QUESTION:

You are given coins of different denominations and a total amount of money. Write a function to compute the number of combinations that make up that amount. You may assume that you have infinite number of each kind of coin.

Example 1:

Input: amount = 5, coins = [1, 2, 5]
Output: 4
Explanation: there are four ways to make up the amount:
5=5
5=2+2+1
5=2+1+1+1
5=1+1+1+1+1

Example 2:

Input: amount = 3, coins = [2]
Output: 0
Explanation: the amount of 3 cannot be made up just with coins of 2.

Example 3:

Input: amount = 10, coins = [10] 
Output: 1
 

Note:

You can assume that

0 <= amount <= 5000
1 <= coin <= 5000
the number of coins is less than 500
the answer is guaranteed to fit into signed 32-bit integer

EXPLANATION:

看到题目，想到了for循环暴力，知道肯定是TLE，果然，在第17个case的时候就TLE了，那就需要对当前的算法进行优化，优化点也很容易就可以想到：需要保存之前的状态，而不能每次都重复计算。那么如何保存之前的状态呢，可以采用动态规划的方式。

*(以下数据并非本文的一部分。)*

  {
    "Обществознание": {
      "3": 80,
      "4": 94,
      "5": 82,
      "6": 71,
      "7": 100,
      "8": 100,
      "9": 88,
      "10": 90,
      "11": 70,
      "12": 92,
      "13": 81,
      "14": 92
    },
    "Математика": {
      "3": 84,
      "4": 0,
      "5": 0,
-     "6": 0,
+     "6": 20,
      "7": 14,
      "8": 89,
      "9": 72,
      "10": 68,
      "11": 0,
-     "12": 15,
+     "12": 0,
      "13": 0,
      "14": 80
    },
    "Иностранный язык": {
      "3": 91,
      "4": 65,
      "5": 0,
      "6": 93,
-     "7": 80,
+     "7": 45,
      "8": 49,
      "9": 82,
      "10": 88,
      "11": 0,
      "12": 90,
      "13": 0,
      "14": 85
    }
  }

创建一个大小为dp[amount+1]的数组，dp[j]表示总额为j的组合方案数。
如何找到状态转移方程呢，转移方程可以想到dp[j] = dp[j-coins[i]]，比如第一个例子，5 = 1 +4 ，5 = 2+3，5 = 5+0 而4，和3可以再进行分解，那么可以得到dp[j] = sum(dp[j-coins[i]]),记得初始化dp[0] = 1，因为总额为0的结果只有1个。

SOLUTION:

class Solution {
    public int change(int amount, int[] coins) {
        int[] dp = new int[amount + 1];
        dp[0] = 1;
        for (int coin : coins) {
            for (int i = coin; i <= amount; i++) {
                dp[i] += dp[i-coin];
            }
        }
        return dp[amount];
    }
}